However, weak adhesion between PEDOT and metal electrodes is common, and unstable connections can easily lead to coating detachment thus leading to interface failure and loss of PEDOT functionality. There have been several previous attempts to improve the adhesion of PEDOT coatings, such as roughening the substrate material134 and introducing functional groups into the PEDOT monomer for modification.^135,136 All of these approaches have made progress in enhancing the adhesion of PEDOT coatings, but there are still problems such as affecting the interfacial conductivity. Tian et al.¹³⁷ pre-polymerised thin layers of polydopamine (PDA) as an adhesive and then electropolymerised it with hydroxymethylated 3,4-ethylenedioxythiophene with PSS to form a stable interpenetrating PEDOT-MeOH:PSS/PDA network. The interfacial adhesion of the PEDOT-MeOH:PSS/PDA interface to the metal electrode substrate was significantly improved, retaining 93% of the area after 20 minutes of vigorous sonication, and the interfacial impedance was reduced by two orders of magnitude compared with that of the uncoated platinum-iron wire microelectrode.

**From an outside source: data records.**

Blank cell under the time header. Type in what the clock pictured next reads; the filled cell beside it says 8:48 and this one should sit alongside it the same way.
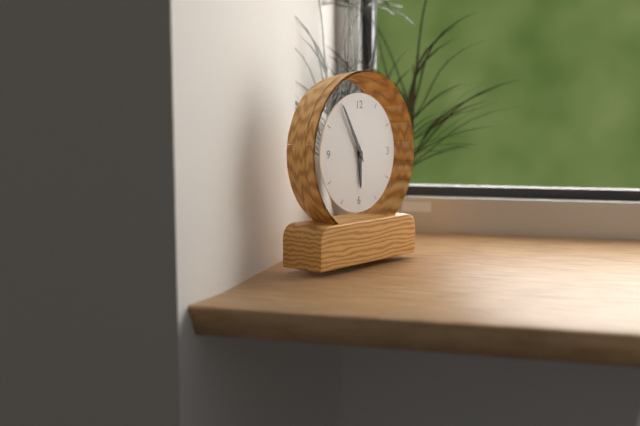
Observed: 5:55
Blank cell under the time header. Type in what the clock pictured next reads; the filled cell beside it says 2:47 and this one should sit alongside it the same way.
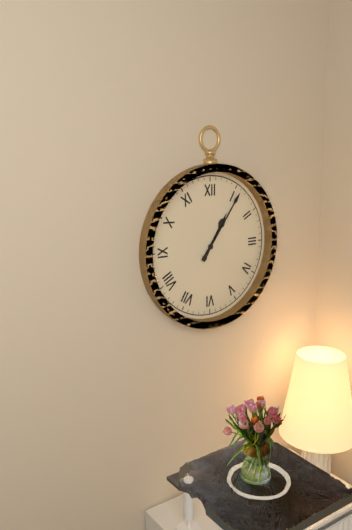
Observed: 1:06
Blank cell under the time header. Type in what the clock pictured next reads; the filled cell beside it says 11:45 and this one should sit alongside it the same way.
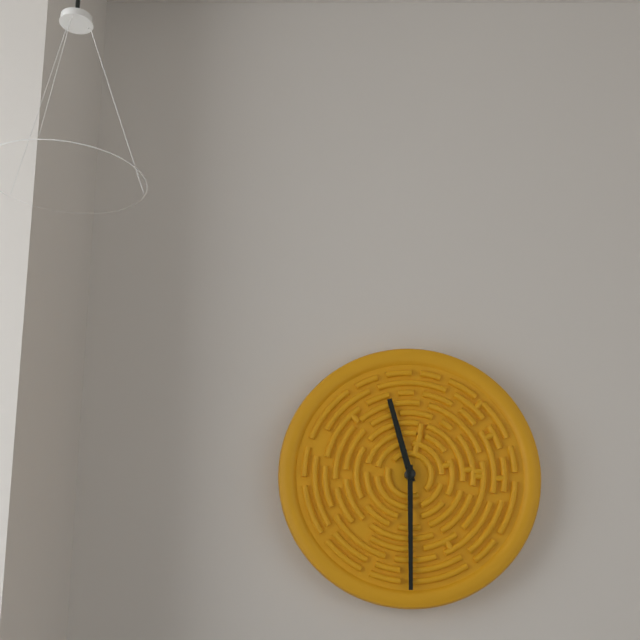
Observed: 11:30
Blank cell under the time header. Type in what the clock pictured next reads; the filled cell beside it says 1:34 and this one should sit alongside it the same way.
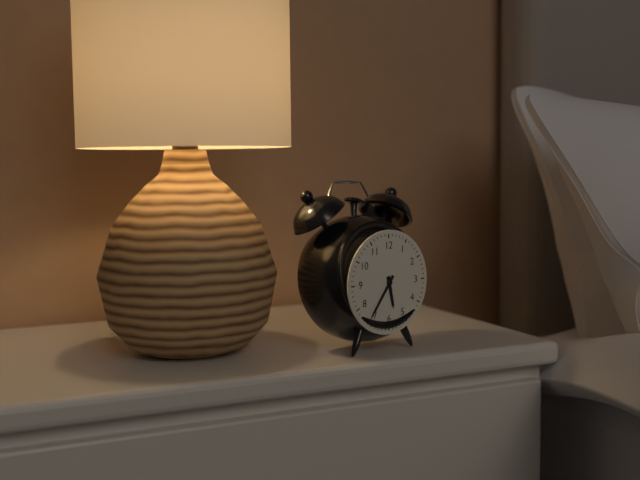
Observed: 5:36
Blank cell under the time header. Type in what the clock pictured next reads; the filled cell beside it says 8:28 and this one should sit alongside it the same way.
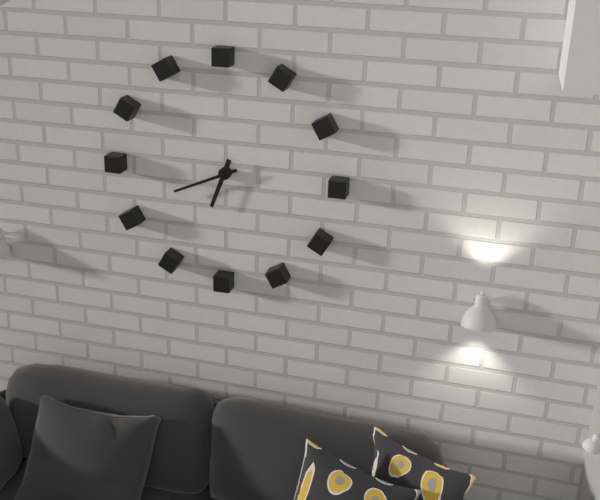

A significant reason for the reduced signal reception efficiency of nerve electrodes during service is the contamination of nerve electrode materials with biomolecules from biological fluids, such as nonspecific adsorption of proteins such as bovine serum albumin, lysozyme and fibrinogen. Modification of antifouling molecules on the surface of neuroelectrodes can effectively reduce biomolecule adsorption, attenuate inflammatory responses and prolong the service life of neuroelectrodes. Lubricin is a biological anti-adhesion glycoprotein that rapidly self-assembles and firmly adheres to most interfaces including PPy (Figure 7A), resulting in an easy-to-apply and efficient coating.¹³⁸ Amphiphilic ion coatings are another common class of antifouling coatings, such as carboxybetaine, sulfobetaine, and phosphatidylcholine, which are active substances that enhance the hydrophilic properties of neuroelectrode surfaces. An ultrathin sulfobetaine coating consisting of PDA, polyethyleneimine, and poly(sulfobetaine methacrylate-co-methacrylic acid), was able to completely inhibit fibroblast adhesion in vitro, preventing cell adhesion for at least 31 days and maintaining stable electrode impedance.¹³⁹ Another study used a methacryloyloxyethyl phosphorylcholine coating polymerised in situ by gamma radiation to introduce antifouling properties to the surface of PPy, which showed excellent resistance to biofouling without affecting the conductivity of the electrode body and reduced scar tissue formation in vivo.¹⁴⁰ Lee et al.¹⁴¹ designed a virtually frictionless lubrication layer modification with a silicon-based neural probe, where the surface of the probe was functionalised with hydroxyl (-OH) groups by oxygen (O₂) plasma treatment, and then a self-assembled monolayer was formed with trichloro(1H,1H,2H,2H-perfluorooctyl)-silane using gas-phase deposition. As shown in Figure 7B, the lubricant layer-modified probe implantation friction was reduced by 86-fold, and the expression levels of ionised calcium-binding adapter molecule 1 and glial fibrillary acidic protein were significantly reduced in microglia and astrocytes in the vicinity of the probe.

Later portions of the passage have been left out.